Pushing me ahead of her, my mother marched back through the parlor and into the kitchen. ‘I come in here tired from the street and here you, acting like the world is ending. I thought sure enough some terrible thing happened to you, come to find out it’s only election. Now help me put away this foodstuff.’

I was relieved to hear her tone mollify, as I wiped my eyes. But I still gave her heavy hands a wide berth.

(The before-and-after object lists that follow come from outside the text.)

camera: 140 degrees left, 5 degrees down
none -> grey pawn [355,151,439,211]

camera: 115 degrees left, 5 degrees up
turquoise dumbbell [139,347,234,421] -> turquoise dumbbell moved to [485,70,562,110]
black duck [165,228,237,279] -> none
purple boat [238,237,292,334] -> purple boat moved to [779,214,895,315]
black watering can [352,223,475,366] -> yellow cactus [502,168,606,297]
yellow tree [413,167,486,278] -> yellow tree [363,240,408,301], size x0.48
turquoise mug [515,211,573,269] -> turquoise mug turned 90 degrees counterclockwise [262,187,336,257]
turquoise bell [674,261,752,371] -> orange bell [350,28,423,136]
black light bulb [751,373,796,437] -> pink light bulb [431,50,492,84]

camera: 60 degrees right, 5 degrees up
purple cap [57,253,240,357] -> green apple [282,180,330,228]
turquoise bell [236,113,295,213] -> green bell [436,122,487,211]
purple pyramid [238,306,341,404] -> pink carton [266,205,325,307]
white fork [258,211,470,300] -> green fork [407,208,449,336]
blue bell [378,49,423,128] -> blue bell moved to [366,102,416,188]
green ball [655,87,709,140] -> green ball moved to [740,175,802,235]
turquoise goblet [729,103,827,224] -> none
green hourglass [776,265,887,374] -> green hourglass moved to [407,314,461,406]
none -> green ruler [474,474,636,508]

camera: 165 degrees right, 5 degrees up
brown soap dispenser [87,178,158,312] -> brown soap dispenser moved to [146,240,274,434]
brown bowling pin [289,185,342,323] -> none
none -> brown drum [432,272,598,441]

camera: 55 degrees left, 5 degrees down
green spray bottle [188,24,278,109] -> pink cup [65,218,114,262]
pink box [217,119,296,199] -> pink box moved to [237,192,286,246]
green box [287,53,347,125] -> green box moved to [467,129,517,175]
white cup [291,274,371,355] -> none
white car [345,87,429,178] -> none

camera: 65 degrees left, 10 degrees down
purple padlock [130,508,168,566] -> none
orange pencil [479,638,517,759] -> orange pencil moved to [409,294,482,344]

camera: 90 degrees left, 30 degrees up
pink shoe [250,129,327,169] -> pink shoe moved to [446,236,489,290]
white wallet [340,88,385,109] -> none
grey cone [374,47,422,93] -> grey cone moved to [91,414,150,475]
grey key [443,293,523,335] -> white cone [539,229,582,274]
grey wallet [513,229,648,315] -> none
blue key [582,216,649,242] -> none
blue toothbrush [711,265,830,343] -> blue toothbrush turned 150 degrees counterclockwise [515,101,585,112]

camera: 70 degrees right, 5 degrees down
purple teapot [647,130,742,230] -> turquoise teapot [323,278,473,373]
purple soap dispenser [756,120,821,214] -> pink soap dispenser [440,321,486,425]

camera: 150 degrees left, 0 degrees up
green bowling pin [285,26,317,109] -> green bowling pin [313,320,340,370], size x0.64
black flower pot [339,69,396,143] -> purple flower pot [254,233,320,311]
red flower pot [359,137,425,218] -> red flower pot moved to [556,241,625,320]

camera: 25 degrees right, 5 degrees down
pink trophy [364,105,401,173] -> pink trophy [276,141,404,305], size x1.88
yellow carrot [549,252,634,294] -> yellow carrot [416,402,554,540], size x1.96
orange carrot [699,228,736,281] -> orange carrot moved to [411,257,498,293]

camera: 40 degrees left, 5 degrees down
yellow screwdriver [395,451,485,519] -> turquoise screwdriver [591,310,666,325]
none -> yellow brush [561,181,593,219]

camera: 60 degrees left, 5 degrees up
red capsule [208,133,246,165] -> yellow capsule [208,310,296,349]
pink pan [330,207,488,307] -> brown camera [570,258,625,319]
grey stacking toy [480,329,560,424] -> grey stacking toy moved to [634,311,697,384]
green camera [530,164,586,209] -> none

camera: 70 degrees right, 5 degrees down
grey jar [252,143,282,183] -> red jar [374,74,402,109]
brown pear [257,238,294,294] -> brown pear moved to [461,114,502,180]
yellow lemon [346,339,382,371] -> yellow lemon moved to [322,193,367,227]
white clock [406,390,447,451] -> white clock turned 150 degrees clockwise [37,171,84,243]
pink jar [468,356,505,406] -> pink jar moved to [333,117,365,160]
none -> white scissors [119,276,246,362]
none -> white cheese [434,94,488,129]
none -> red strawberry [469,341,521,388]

‘It’s just that it’s not fair, Mother. That’s all I was crying about,’ I said, opening the brown paper bags on the table. To admit I had been hurt would somehow put me in the wrong for feeling pain. ‘It wasn’t the election I cared about so much really, just that it was all so unfair.’

‘Fair, fair, what’s fair, you think? Is fair you want, look in god’s face.’ My mother was busily dropping onions into the bin. She paused, and turning around, held my puffy face up, her hand beneath my chin. Her eyes so sharp and furious before, now just looked tired and sad.

‘Child, why you worry your head so much over fair or not fair? Just do what is for you to do and let the rest take care of themselves.’ She smoothed straggles of hair back from my face, and I felt the anger gone from her fingers. ‘Look, you hair all mess-up behind from rolling around with foolishness. Go wash your face and hands and come help me dress this fish for supper.’